[WHAT IS REQUIRED]
The lines wanted run from the first one below through the one with "1: (584, 239, 2.14)". Return them exactly.

+++ INPUT MATERIAL +++

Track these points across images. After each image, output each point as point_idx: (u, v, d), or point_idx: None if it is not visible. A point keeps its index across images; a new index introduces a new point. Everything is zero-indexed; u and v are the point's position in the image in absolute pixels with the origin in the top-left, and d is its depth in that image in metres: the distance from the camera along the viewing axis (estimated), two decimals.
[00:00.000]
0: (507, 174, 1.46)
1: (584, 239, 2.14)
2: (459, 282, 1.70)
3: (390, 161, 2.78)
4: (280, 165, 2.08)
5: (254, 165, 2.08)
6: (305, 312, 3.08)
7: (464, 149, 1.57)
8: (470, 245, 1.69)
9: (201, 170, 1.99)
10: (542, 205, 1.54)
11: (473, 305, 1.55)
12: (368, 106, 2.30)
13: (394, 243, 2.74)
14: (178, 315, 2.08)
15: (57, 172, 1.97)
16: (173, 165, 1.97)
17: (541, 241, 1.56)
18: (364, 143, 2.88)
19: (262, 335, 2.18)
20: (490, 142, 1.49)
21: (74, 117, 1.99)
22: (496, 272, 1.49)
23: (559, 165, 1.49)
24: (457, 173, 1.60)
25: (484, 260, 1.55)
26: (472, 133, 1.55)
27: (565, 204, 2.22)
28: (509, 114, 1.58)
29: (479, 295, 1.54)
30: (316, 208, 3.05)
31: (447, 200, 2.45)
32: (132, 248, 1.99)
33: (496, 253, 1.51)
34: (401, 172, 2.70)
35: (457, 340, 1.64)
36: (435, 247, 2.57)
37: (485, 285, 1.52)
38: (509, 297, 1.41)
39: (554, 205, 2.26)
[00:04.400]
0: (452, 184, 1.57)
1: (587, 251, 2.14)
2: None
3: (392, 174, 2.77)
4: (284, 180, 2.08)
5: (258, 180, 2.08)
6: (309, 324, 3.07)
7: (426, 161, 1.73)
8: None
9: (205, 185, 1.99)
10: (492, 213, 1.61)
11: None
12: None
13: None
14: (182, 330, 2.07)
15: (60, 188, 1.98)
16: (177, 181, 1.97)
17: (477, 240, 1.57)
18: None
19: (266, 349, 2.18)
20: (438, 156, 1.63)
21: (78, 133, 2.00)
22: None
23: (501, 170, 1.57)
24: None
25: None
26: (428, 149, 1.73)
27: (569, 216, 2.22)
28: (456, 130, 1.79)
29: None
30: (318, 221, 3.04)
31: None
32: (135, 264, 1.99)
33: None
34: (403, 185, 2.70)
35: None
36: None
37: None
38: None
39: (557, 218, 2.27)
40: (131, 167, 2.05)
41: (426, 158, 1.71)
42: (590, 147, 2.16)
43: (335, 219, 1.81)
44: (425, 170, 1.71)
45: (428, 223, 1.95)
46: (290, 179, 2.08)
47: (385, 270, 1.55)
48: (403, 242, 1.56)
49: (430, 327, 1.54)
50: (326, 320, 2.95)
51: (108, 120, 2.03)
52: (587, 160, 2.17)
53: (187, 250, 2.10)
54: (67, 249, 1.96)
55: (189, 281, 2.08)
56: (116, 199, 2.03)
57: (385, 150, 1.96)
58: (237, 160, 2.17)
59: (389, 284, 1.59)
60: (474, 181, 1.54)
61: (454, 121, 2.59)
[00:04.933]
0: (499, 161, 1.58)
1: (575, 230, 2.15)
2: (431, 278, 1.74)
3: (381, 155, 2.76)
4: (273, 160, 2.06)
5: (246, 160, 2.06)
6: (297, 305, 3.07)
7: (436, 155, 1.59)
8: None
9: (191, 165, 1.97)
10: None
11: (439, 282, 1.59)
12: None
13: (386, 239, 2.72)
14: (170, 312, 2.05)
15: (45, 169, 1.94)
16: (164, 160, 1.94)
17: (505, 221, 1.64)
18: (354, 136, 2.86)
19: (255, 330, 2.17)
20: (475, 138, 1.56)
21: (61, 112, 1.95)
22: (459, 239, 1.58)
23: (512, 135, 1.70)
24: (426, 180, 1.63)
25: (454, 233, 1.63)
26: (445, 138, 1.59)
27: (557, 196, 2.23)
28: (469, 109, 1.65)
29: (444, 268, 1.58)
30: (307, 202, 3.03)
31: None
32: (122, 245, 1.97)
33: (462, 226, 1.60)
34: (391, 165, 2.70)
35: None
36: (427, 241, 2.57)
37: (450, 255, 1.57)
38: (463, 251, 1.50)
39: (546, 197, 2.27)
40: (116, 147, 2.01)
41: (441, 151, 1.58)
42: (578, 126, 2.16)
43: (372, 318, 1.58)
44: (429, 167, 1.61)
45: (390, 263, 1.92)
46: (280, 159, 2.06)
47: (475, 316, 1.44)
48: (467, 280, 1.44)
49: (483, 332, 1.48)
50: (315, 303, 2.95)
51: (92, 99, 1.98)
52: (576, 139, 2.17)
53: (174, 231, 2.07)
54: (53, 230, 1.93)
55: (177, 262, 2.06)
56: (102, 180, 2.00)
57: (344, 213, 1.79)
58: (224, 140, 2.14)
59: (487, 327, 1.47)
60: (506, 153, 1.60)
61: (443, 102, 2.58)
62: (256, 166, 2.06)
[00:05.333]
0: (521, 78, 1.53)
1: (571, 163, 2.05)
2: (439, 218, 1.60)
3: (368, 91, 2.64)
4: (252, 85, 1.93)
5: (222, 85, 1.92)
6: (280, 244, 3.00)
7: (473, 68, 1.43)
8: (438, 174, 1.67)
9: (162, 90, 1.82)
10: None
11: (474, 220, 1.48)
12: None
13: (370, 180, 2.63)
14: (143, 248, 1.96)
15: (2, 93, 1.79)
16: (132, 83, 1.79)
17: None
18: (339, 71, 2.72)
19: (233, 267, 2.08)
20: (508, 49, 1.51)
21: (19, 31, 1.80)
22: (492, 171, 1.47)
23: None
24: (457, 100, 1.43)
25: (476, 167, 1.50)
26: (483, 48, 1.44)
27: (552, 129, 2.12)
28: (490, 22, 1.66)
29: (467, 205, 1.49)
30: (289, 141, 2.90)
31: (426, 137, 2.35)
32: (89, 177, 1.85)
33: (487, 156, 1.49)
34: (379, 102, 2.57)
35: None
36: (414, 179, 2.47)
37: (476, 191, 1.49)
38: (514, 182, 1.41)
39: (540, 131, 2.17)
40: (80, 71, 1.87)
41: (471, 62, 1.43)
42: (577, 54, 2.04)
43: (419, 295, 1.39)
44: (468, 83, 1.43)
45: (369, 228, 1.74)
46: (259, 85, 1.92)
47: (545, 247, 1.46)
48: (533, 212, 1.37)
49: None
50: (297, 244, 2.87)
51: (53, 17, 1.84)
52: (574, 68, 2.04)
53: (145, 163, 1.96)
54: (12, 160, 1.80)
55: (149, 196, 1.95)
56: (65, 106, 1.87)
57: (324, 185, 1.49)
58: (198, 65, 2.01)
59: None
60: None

+++

[EXERCISE OUTPUT]
Track these points across images. After each image, output each point as point_idx: (u, v, d), or point_idx: None if it is not visible. A point keeps its index across images; a new index introduces a new point. Everything is zero-indexed; u and v are the point's position in the image in absolute pixels with the origin in the top-left, and d is its depth in that image in metres: the distance from the camera along the viewing axis (estimated), two decimals.
[00:00.000]
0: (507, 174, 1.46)
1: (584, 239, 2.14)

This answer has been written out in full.